Chris Alexander

On Engineering

The Engineering Log Book

7th January, 2018

Recently, I have opened the first page on Engineering Log Book #7 since I started this job about three and a half years ago. While at University, the concept and justification for keeping a log book was hammered into you, to the point that for your final year and group projects, your supervisor had to sign it on a weekly basis to ensure you were keeping up with it.

Quite often, people are surprised at the concept of an engineering log book. Certainly when I started my first job out of Uni, it was not a concept that most of the people I worked with were even aware of - and I was without a doubt the only person who kept one up to date regularly. When I left, I almost ceremoniously handed the log books over for them to keep, as the intellectual property contained therein is property of the company. Back then, I purchased my own Moleskine notebooks to write on - wonderfully made and very comfortable.

Nowadays I use Red and Black standard notebooks, which haven’t changed all that much in three years, until I recently cracked the spine on #7 and realised big changes were afoot. Gone are the neat introduction page and map, and in are full-page giant-font inspirational quotes: by H.G. Wells of all people! (He has a strong connection to the local area - within a mile of the office is Horsell Common, where his tripod Martians landed in The War Of The Worlds). Nonetheless, while I’m not one for full-page inspirational quotes, I am one for consistency, so Black and Red it is.

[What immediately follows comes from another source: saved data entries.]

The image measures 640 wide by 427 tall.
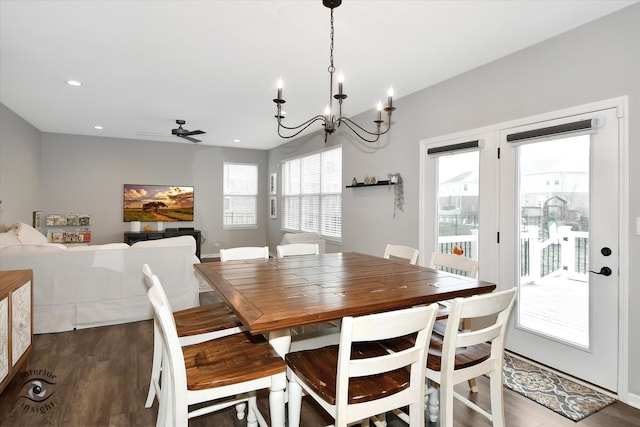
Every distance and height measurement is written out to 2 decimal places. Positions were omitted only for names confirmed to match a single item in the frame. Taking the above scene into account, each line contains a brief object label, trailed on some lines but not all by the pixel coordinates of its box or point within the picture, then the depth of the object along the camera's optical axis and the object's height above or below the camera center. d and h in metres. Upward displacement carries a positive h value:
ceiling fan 5.45 +1.25
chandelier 2.16 +0.69
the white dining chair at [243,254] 2.86 -0.36
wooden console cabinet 2.15 -0.76
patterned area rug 2.26 -1.25
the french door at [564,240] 2.47 -0.20
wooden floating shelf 4.47 +0.40
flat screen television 7.37 +0.18
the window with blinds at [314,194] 5.88 +0.36
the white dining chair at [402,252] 2.93 -0.35
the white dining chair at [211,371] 1.40 -0.71
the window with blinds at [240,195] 8.34 +0.42
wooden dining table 1.45 -0.41
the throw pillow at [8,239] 3.72 -0.33
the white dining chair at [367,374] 1.27 -0.70
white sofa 3.45 -0.72
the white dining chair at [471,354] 1.53 -0.71
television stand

Pretty much everything I write down goes in the log book - if I’m going to write it down, there’s not a lot of point copying it out again, is there? Probably the only exception to this is pointless and irrelevant doodles, for which there are post-it notes. (By pointless and irrelevant, I mean doodles to fill the time, which bear no relation to the work).

However, a lot does go in to the log book. On a daily basis it acts almost as a diary, recording thoughts, events, actions performed and ideas formed. At the end of the day, the last paragraph is often a reminder of what I was just doing and what I intended to do next, before the call of home became to strong; it saves stressing about trying remember it all evening, and allows a jump-start first thing in the morning almost as good as a freshly brewed espresso.

There is also “craft time”, which is when I print something and stick it in with sellotape. This often involves some trimming, and a few jokes that we should all get the coloured pens out. Very useful for code snippets, charts and figures, screenshots and generally other bits and pieces from the computer as a easier- and prettier-to-render record than my scribble-like scrawl that some call handwriting.

As time goes on, I find we move and evolve our technology so quickly that there is quite a pronounced drop-off in the revisiting frequency to old pages. Once you’re three or four pages back in the log book, that content is rarely visited. But when it is, and sometimes desperately so, it is all the more worth having it. Additionally, the process of actually writing out the thought processes, descriptions and other information is as much about taking a moment to reflect and generate new ideas than it is about providing a material record for future use.